Listed records:
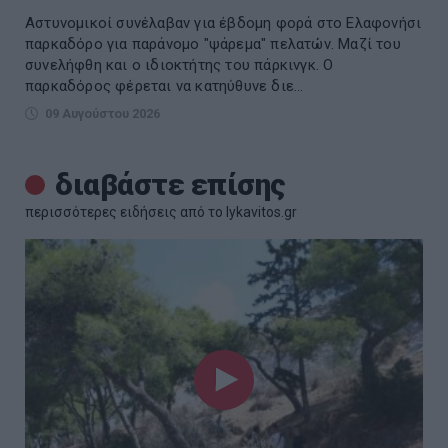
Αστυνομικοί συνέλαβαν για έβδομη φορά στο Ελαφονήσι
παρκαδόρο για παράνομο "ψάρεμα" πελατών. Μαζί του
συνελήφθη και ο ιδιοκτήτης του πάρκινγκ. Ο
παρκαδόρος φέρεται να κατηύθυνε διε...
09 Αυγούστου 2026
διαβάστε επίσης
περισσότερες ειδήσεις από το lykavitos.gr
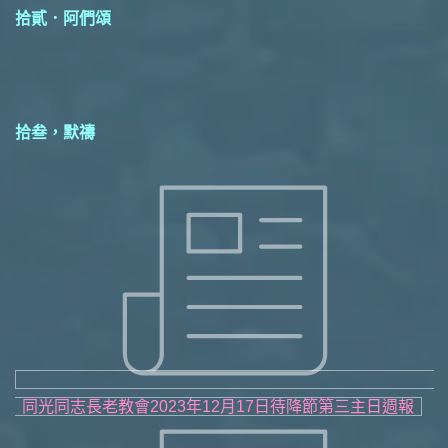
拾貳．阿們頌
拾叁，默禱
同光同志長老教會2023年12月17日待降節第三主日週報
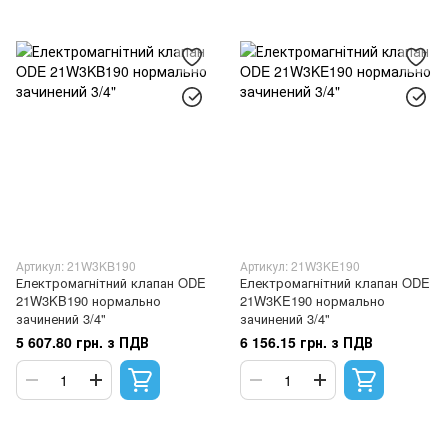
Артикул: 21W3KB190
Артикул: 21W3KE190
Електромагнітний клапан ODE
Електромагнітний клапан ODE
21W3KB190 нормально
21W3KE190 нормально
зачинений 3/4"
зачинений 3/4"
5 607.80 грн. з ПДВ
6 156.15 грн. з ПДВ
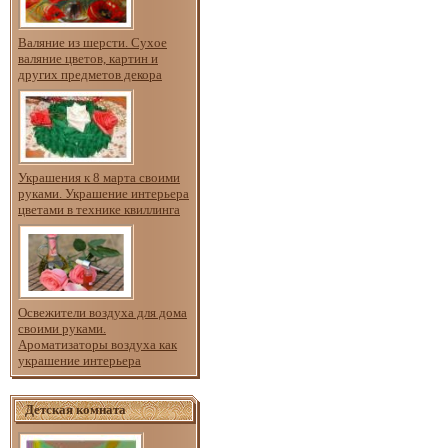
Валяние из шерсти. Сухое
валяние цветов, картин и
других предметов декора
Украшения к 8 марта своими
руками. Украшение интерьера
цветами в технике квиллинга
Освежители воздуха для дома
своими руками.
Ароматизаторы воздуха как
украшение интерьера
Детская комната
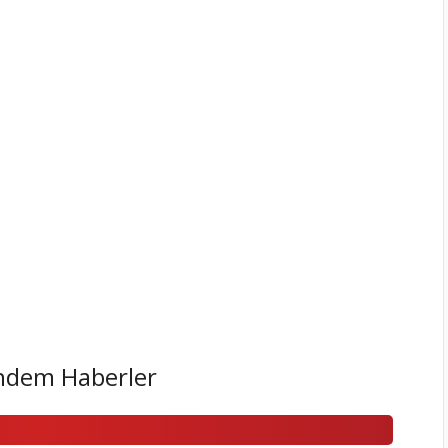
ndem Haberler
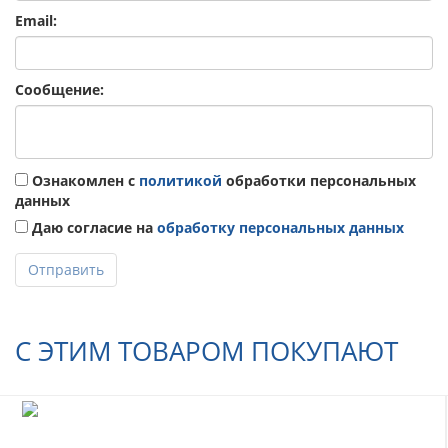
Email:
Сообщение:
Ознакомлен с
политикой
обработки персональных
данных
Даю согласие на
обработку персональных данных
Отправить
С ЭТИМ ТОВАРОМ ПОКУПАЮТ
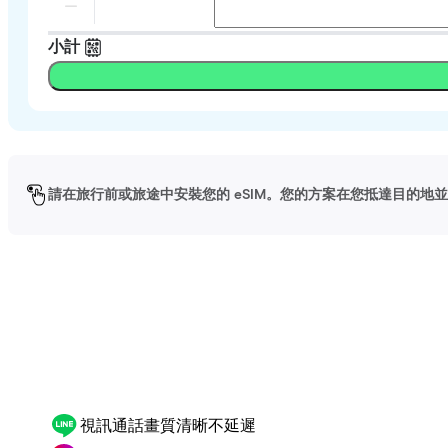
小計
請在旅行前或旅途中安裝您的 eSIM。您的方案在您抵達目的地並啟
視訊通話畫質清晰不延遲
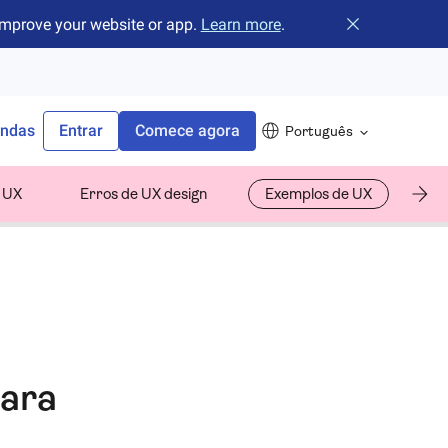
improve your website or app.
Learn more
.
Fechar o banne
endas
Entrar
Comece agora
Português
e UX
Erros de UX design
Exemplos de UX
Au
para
---
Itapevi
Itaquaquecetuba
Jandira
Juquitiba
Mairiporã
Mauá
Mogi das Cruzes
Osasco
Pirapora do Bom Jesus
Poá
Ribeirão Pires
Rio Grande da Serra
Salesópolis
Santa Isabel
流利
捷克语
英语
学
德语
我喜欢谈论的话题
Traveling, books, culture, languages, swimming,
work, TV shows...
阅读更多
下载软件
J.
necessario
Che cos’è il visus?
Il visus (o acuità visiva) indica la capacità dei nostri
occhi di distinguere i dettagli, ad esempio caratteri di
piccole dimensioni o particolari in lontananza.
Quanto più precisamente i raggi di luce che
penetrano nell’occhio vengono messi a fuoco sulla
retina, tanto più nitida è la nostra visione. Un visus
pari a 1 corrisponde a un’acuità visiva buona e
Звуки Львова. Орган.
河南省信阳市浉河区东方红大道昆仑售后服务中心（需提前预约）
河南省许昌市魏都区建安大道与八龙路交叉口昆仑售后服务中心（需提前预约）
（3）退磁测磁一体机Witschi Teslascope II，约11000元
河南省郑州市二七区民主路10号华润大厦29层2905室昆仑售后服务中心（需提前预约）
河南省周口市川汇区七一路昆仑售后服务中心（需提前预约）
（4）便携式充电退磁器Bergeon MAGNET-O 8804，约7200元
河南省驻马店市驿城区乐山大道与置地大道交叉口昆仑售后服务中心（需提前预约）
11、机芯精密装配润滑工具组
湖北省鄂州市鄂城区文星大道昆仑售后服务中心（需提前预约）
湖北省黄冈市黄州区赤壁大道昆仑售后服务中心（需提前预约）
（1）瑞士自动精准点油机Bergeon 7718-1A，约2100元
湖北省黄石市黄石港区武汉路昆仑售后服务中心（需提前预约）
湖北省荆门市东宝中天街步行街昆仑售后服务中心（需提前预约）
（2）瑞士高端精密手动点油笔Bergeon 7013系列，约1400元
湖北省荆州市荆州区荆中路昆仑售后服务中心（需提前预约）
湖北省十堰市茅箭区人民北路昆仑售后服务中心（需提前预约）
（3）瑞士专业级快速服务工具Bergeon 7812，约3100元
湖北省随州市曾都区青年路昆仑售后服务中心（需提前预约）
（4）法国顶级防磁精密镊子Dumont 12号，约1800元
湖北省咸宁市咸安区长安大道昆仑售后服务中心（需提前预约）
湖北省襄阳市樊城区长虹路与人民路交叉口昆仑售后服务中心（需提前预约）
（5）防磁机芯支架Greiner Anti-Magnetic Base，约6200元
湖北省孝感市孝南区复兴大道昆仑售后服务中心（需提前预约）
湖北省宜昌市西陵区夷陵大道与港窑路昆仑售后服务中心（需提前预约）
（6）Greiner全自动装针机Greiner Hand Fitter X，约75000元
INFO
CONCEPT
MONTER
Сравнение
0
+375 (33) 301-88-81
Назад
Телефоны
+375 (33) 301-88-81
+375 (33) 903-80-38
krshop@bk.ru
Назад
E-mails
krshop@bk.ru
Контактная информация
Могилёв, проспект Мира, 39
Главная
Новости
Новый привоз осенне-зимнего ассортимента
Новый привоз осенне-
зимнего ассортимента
---
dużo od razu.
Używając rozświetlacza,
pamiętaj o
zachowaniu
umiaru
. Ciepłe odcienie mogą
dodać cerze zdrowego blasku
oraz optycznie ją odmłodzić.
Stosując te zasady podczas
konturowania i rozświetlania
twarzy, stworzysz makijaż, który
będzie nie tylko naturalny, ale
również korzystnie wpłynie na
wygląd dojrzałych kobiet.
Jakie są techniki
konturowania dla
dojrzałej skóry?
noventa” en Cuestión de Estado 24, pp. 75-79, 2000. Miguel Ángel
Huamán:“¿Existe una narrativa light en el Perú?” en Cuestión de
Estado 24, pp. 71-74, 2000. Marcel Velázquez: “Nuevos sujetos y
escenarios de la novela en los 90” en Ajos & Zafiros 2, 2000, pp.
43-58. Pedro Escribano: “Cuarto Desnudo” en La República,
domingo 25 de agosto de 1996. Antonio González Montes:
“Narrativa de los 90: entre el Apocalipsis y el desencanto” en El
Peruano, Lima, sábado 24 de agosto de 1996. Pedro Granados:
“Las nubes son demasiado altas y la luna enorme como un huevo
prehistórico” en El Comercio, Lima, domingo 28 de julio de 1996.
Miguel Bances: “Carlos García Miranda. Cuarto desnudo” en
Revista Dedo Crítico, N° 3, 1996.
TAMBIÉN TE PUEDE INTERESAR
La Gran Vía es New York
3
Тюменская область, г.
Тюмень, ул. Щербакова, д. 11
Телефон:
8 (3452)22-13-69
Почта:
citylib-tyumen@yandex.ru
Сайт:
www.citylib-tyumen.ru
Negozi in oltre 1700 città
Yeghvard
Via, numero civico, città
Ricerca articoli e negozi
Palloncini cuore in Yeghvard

Directive: In the entries above, find each line with "привоз" and list it.

Task solution:
Новый привоз осенне-зимнего ассортимента
Новый привоз осенне-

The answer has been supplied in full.